Hi Tim, it's been a while (I still need to call John George....). You and I have discussed this on occasion. I know you really have a great time at the Fray and I have had a lot of informative calls with you in the past on the latest speed tips and techniques which was appreciated. I think the bottom line is many people are in the hobby for many reasons, no matter how great any event might be it is not everyone's cup fo tea. Some collect only or are modelers and would not ever care to attend a major race. Others are hard core competitve racers, then there all all kinds in between. One of the in between guys was Earl Harris who used to buld fray chassis years ago and then disappeared. He was an in between point, he posted at one time and said Fray t-jet racing had evolved to a point that it was basically no longer of interest to him. Once upon a time I was reasonably competive and had a great time, things evolved to a point where for me, it was no longer fun. I think there are many out there like that, on some point of the spectrum where maybe they were never at a point where fray racing was fun, or like me at one time it was but it evolved to the point it was no longer fun for them.
I still dabble with slots a little on my own because as you know, I love cars. My driving used to be OK and maybe still might be if I had continued to race competetively, I know a lot of speed secrets and could contact many (yourself included) if I wanted to build competitive cars once again. The truth is, I have no desire and I suspect there are many others like that, I could afford all the parts needed in a current fray car and if I rally wanted to, I could make the time to build, tweak and tune, the bottom line is I don't want to, no desire. I like competition but this to me is a fun hobby, I and proabably many others don't enjoy it when we have to dedicate the time, money effort etc, it becomes unfun for many of us.

Fun was when we cobbled cars together from parts and you felt great when you put a great car together, I remeber running close with Don Bourne at teh old Heartland Raceway years agowith a red lola with an 18 ohm arm and Howard Kilgore cobbled together front end and slip on rear silicones, teh car ran smooth as silk and I had fun.....many memories like that one. When it got to the point of specail tools, jig boiling chassis, exotic pickup shoe setusp, custom rear tires, CNC gear sets etc it was not of any interest any longer.

I'm not slamming the Fray or any race, it's just to answer your topic, I think there are many that would come to the fray at all, it isn't where their interests in the hobby align. I went back in 2002 (We were on the same team I think) and it was frustrating, not that much fun, but I could see then thatthe days of the come for fun teams was about over. Many of the fun run teams disolved or quit going to the Fray after that.. I know there are successful teams who plan for this all year long, no slam to them, that's what they are into, many of us are not though. I realized in 2002 I could increase my time in driving better, increase my time in building and tweaking and come back in 03 and beyond to try and do better, but I aksed myself why ? I had no interest or drive to do so.

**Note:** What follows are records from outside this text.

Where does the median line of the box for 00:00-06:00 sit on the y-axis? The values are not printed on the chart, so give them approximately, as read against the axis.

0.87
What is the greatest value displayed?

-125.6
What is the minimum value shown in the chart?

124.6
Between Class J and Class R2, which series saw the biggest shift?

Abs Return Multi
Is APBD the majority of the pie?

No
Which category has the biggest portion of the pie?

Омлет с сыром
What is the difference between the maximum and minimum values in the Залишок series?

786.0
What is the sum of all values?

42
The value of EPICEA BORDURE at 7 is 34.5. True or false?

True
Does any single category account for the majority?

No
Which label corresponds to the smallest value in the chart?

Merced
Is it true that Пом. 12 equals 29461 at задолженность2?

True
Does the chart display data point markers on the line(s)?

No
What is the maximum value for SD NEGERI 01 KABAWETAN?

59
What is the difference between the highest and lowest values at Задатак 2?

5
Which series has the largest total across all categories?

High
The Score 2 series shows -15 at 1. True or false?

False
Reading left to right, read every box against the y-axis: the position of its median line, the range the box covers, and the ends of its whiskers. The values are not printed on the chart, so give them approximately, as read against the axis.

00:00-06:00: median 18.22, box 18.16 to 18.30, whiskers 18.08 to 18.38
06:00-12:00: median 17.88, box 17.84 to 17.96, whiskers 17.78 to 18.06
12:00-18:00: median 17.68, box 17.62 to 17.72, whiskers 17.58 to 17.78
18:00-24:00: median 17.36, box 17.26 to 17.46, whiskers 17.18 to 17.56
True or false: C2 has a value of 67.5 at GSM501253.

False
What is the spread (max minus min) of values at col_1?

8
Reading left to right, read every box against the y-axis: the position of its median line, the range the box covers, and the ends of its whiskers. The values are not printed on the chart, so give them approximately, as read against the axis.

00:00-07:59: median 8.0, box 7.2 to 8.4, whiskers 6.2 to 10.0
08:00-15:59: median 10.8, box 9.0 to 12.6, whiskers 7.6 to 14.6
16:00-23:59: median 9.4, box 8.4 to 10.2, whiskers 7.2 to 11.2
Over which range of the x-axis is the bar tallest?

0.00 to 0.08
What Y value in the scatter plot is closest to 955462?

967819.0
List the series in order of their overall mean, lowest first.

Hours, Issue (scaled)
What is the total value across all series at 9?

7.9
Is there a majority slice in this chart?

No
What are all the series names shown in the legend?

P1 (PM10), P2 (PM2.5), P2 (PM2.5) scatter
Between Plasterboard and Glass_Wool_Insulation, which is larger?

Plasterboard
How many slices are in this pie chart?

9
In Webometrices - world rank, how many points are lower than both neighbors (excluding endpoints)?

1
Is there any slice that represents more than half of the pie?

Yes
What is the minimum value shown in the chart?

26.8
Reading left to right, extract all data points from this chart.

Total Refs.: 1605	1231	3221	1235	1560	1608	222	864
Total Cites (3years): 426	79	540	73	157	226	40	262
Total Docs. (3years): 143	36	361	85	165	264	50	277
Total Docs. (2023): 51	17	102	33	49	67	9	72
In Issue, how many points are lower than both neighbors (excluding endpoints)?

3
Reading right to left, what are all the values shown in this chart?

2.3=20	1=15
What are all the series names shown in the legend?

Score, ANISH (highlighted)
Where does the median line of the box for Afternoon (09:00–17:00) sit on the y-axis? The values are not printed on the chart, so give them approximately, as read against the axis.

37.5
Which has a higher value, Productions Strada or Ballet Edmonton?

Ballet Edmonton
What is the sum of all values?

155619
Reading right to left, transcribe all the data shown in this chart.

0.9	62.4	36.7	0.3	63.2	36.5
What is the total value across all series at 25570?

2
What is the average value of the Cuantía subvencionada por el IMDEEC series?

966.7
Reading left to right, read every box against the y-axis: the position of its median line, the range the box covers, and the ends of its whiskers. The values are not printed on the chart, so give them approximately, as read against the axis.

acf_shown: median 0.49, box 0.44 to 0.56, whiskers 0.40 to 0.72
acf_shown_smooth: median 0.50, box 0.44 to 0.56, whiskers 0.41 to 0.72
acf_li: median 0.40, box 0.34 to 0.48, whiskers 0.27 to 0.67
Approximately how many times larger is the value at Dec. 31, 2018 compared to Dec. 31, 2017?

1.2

I truely am not out to demaen you or anyone who races fray or anything competitve it's jsut a reply that I think many in the hobby don't get enjoyment building or racing to that level, just like there are many who like to make customs but wouldn't enter a concours contest agaisnt skilled and expereicned modelers. Bottom line everyone enjoys leasure time in their own way.

I'm sure I'll get some flames regarding that I give up too easy or am not competitve enough, to bad, it is just a hobby, I and everyone else chooses to be in it or not in it and enjoys it in their own way. Again Tim Don't take this offensively, I have nothing in for anyone I just spend my time focusing on things another way.


----------



## bearsox (Apr 22, 2006)

*What would it take to get you to "the Fray "*

*I to have barely any interest in racing the current version of what the Fray car has morphed into. So a way back machine would get Me there LOL ! Again it's nothing personal and i think it's just a matter of preference. While i was cool with the very early hard bodied GT40 , LOLA GT years etc that is long long gone. Ya i run some wide stuff and enjoy putzing with it to a degree it just don't stir me enough to want to pack for heading west. My favorite racing tjet wise is still a skinny slip on tire , hard bodied , zero aftermarket geared class. So with that in mind i suspect i would likely not become an active participant soon. 

Bear :wave: *


----------



## crosley (Aug 20, 2010)

*History*

I am a traditionalist. Hot rodding,being a mechanic,even the house hold decore is what they now call "retro",heck my mom inlaw and moms stuff from the 50s and 60s decorate the house.I just punch the clock and pay the bills.The new style "fray style" does not interest me,its cool dont get me wrong and I get the "is that an original body" all the time,but I like racing the the way it used to be all squirrelly all over the track and just having fun getting those old tjets around the track.I take pride in my christmas tree arms weak ass magnets and original equipment stuff.No balancing no BS just put it on the track and run what you brung.I am rambling sorry
Bart(crosley)
PS any info on how all this tjet racing started would be greatly appreciated.


----------